Does the formula work for non-convex polyhedra?

Sometimes, but not always. For any polyhedron whose surface is topologically a sphere — meaning it has no holes and can be continuously deformed into a ball — the formula V − E + F = 2 still holds, even if it looks dented or non-convex. But a torus-shaped polyhedron (one with a hole through it) gives V − E + F = 0, and one with g holes gives 2 − 2g. The number on the right depends only on the shape of the surface, not the way you cut it up.

What is the Euler characteristic?

It is the topological invariant that the formula computes: χ = V − E + F, generalising to V − E + F − C + ⋯ in higher dimensions. The remarkable property is that χ depends only on the underlying surface or space, not on how you triangulate or polyhedralise it. Sphere has χ = 2, torus has χ = 0, projective plane has χ = 1, double torus has χ = −2. Two surfaces with different Euler characteristics cannot be continuously deformed into each other, making χ one of the simplest and most powerful topological invariants ever discovered.

How does Euler's formula limit the Platonic solids to five?

Combine V − E + F = 2 with the requirement that every face has p sides and every vertex meets q faces.

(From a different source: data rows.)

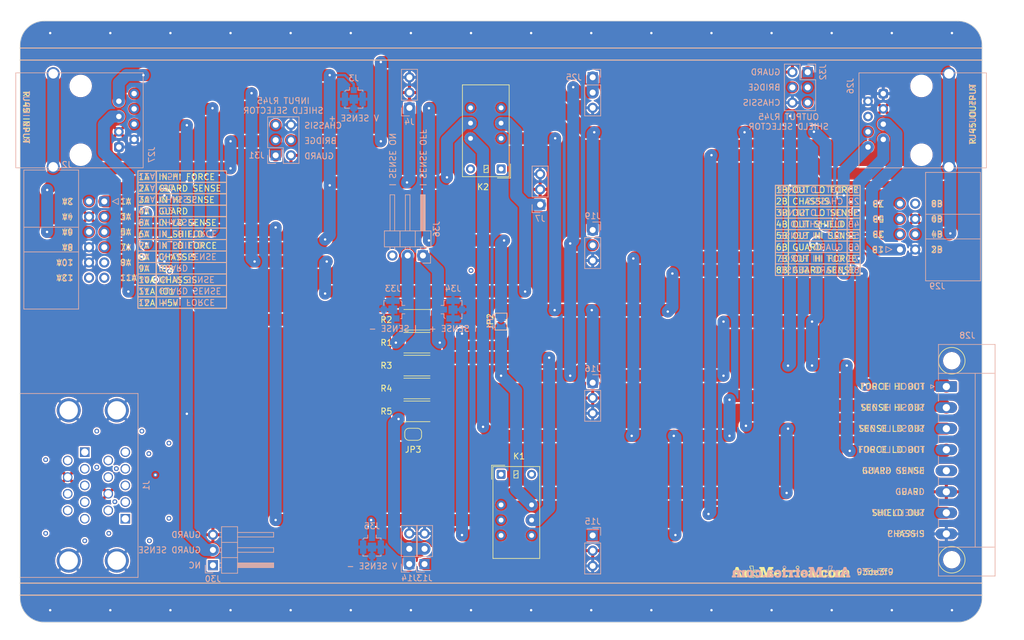
<source format=kicad_pcb>
(kicad_pcb (version 20221018) (generator pcbnew)

  (general
    (thickness 1.6)
  )

  (paper "A4")
  (layers
    (0 "F.Cu" signal)
    (1 "In1.Cu" signal)
    (2 "In2.Cu" signal)
    (31 "B.Cu" signal)
    (32 "B.Adhes" user "B.Adhesive")
    (33 "F.Adhes" user "F.Adhesive")
    (34 "B.Paste" user)
    (35 "F.Paste" user)
    (36 "B.SilkS" user "B.Silkscreen")
    (37 "F.SilkS" user "F.Silkscreen")
    (38 "B.Mask" user)
    (39 "F.Mask" user)
    (40 "Dwgs.User" user "User.Drawings")
    (41 "Cmts.User" user "User.Comments")
    (42 "Eco1.User" user "User.Eco1")
    (43 "Eco2.User" user "User.Eco2")
    (44 "Edge.Cuts" user)
    (45 "Margin" user)
    (46 "B.CrtYd" user "B.Courtyard")
    (47 "F.CrtYd" user "F.Courtyard")
    (48 "B.Fab" user)
    (49 "F.Fab" user)
    (50 "User.1" user)
    (51 "User.2" user)
    (52 "User.3" user)
    (53 "User.4" user)
    (54 "User.5" user)
    (55 "User.6" user)
    (56 "User.7" user)
    (57 "User.8" user)
    (58 "User.9" user)
  )

  (setup
    (stackup
      (layer "F.SilkS" (type "Top Silk Screen"))
      (layer "F.Paste" (type "Top Solder Paste"))
      (layer "F.Mask" (type "Top Solder Mask") (thickness 0.01))
      (layer "F.Cu" (type "copper") (thickness 0.035))
      (layer "dielectric 1" (type "core") (thickness 0.48) (material "FR4") (epsilon_r 4.5) (loss_tangent 0.02))
      (layer "In1.Cu" (type "copper") (thickness 0.035))
      (layer "dielectric 2" (type "prepreg") (thickness 0.48) (material "FR4") (epsilon_r 4.5) (loss_tangent 0.02))
      (layer "In2.Cu" (type "copper") (thickness 0.035))
      (layer "dielectric 3" (type "core") (thickness 0.48) (material "FR4") (epsilon_r 4.5) (loss_tangent 0.02))
      (layer "B.Cu" (type "copper") (thickness 0.035))
      (layer "B.Mask" (type "Bottom Solder Mask") (thickness 0.01))
      (layer "B.Paste" (type "Bottom Solder Paste"))
      (layer "B.SilkS" (type "Bottom Silk Screen"))
      (copper_finish "None")
      (dielectric_constraints no)
    )
    (pad_to_mask_clearance 0)
    (grid_origin 73 77)
    (pcbplotparams
      (layerselection 0x00010fc_ffffffff)
      (plot_on_all_layers_selection 0x0000000_00000000)
      (disableapertmacros false)
      (usegerberextensions false)
      (usegerberattributes true)
      (usegerberadvancedattributes true)
      (creategerberjobfile true)
      (dashed_line_dash_ratio 12.000000)
      (dashed_line_gap_ratio 3.000000)
      (svgprecision 6)
      (plotframeref false)
      (viasonmask false)
      (mode 1)
      (useauxorigin false)
      (hpglpennumber 1)
      (hpglpenspeed 20)
      (hpglpendiameter 15.000000)
      (dxfpolygonmode true)
      (dxfimperialunits true)
      (dxfusepcbnewfont true)
      (psnegative false)
      (psa4output false)
      (plotreference true)
      (plotvalue true)
      (plotinvisibletext false)
      (sketchpadsonfab false)
      (subtractmaskfromsilk false)
      (outputformat 1)
      (mirror false)
      (drillshape 0)
      (scaleselection 1)
      (outputdirectory "output/")
    )
  )

  (net 0 "")
  (net 1 "GNDPWR")
  (net 2 "/IO1")
  (net 3 "/IO2")
  (net 4 "/IO3")
  (net 5 "/IO4")
  (net 6 "/DB9-5")
  (net 7 "/DB9-6")
  (net 8 "+5V")
  (net 9 "/DB9-8")
  (net 10 "/DB9-9")
  (net 11 "/IN_HI_SENSE")
  (net 12 "/GUARD")
  (net 13 "/IN_LO_SENSE")
  (net 14 "/IN_HI_FORCE")
  (net 15 "/IN_LO_FORCE")
  (net 16 "/GUARD_SENSE")
  (net 17 "/OUT_HI_FORCE")
  (net 18 "/OUT_HI_SENSE")
  (net 19 "/OUT_LO_SENSE")
  (net 20 "/OUT_LO_FORCE")
  (net 21 "/OUT_SHIELD")
  (net 22 "unconnected-(J30-Pin_1-Pad1)")
  (net 23 "/IN_SHIELD")
  (net 24 "Net-(J31-Pin_4)")
  (net 25 "Net-(JP1-A)")
  (net 26 "Net-(JP2-A)")
  (net 27 "Net-(J34-In)")
  (net 28 "unconnected-(J36-Pin_3-Pad3)")

  (footprint "custom_footprints:site_small" (layer "F.Cu") (at 187.23 138.6))

  (footprint "Resistor_SMD:R_2512_6332Metric_Pad1.40x3.35mm_HandSolder" (layer "F.Cu") (at 125 104.31))

  (footprint "Jumper:SolderJumper-2_P1.3mm_Open_TrianglePad1.0x1.5mm" (layer "F.Cu") (at 139 97 90))

  (footprint "custom_footprints:Relay_DPDT_Kemet_EC2" (layer "F.Cu") (at 139 71.6 180))

  (footprint "custom_footprints:Relay_DPDT_Kemet_EC2" (layer "F.Cu") (at 139 122.4))

  (footprint "Resistor_SMD:R_2512_6332Metric_Pad1.40x3.35mm_HandSolder" (layer "F.Cu") (at 125 111.93))

  (footprint "Resistor_SMD:R_2512_6332Metric_Pad1.40x3.35mm_HandSolder" (layer "F.Cu") (at 125 108.12))

  (footprint "Jumper:SolderJumper-2_P1.3mm_Open_RoundedPad1.0x1.5mm" (layer "F.Cu") (at 124.38 115.74))

  (footprint "Resistor_SMD:R_2512_6332Metric_Pad1.40x3.35mm_HandSolder" (layer "F.Cu") (at 125 100.5))

  (footprint "Resistor_SMD:R_2512_6332Metric_Pad1.40x3.35mm_HandSolder" (layer "F.Cu") (at 125 96.69))

  (footprint "Connector_PinHeader_2.54mm:PinHeader_2x03_P2.54mm_Vertical" (layer "B.Cu") (at 101.510009 69.345))

  (footprint "Connector_Coaxial:U.FL_Molex_MCRF_73412-0110_Vertical" (layer "B.Cu") (at 114.5 60))

  (footprint "Connector_PinHeader_2.54mm:PinHeader_1x03_P2.54mm_Vertical" (layer "B.Cu") (at 154.24 132.56 180))

  (footprint "Connector_PinHeader_2.54mm:PinHeader_1x03_P2.54mm_Vertical" (layer "B.Cu") (at 154.24 107.16 180))

  (footprint "Connector_Coaxial:U.FL_Molex_MCRF_73412-0110_Vertical" (layer "B.Cu") (at 121 95 -90))

  (footprint "custom_footprints:RJ45_WURTH_61500814221" (layer "B.Cu") (at 206 63.517))

  (footprint "Jumper:SolderJumper-2_P1.3mm_Open_TrianglePad1.0x1.5mm" (layer "B.Cu") (at 139 97 -90))

  (footprint "Connector_PinHeader_2.54mm:PinHeader_1x03_P2.54mm_Vertical" (layer "B.Cu") (at 123.73 137.33))

  (footprint "Connector_IDC:IDC-Header_2x06_P2.54mm_Horizontal" (layer "B.Cu") (at 73 77 180))

  (footprint "Connector_IDC:IDC-Header_2x04_P2.54mm_Horizontal" (layer "B.Cu") (at 205.35 85))

  (footprint "custom_footprints:site_small" (layer "B.Cu") (at 187.23 138.6 180))

  (footprint "Connector_PinHeader_2.54mm:PinHeader_2x03_P2.54mm_Vertical" (layer "B.Cu") (at 190 55.5 180))

  (footprint "Connector_PinHeader_2.54mm:PinHeader_1x03_P2.54mm_Horizontal" (layer "B.Cu")
    (tstamp 8ac028be-a2ac-4607-9bea-edfd229b276c)
    (at 126 86 90)
    (descr "Through hole angled pin header, 1x03, 2.54mm pitch, 6mm pin length, single row")
    (tags "Through hole angled pin header THT 1x03 2.54mm single row")
    (property "Sheetfile" "contact_checker.kicad_sch")
    (property "Sheetname" "")
    (property "ki_description" "Generic connector, single row, 01x03, script generated (kicad-library-utils/schlib/autogen/connector/)")
    (property "ki_keywords" "connector")
    (path "/408f4b55-eaa2-44f6-94ad-e582b478125d")
    (attr through_hole)
    (fp_text reference "J36" (at 4.385 2.27 90) (layer "B.SilkS")
        (effects (font (size 1 1) (thickness 0.15)) (justify mirror))
      (tstamp 8152b656-5398-45c7-9d70-ce106d171ae4)
    )
    (fp_text value "Conn_01x03" (at 4.385 -7.35 90) (layer "B.Fab")
        (ef
... [1061738 chars truncated]
</source>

Counting edges two ways gives pF = 2E and qV = 2E, so V = 2E/q and F = 2E/p. Substituting into V − E + F = 2 yields 1/p + 1/q = 1/2 + 1/E, which forces 1/p + 1/q > 1/2. The only integer solutions with p, q ≥ 3 are (3,3), (4,3), (3,4), (5,3), and (3,5) — the tetrahedron, cube, octahedron, dodecahedron, and icosahedron. Five solids, and no more.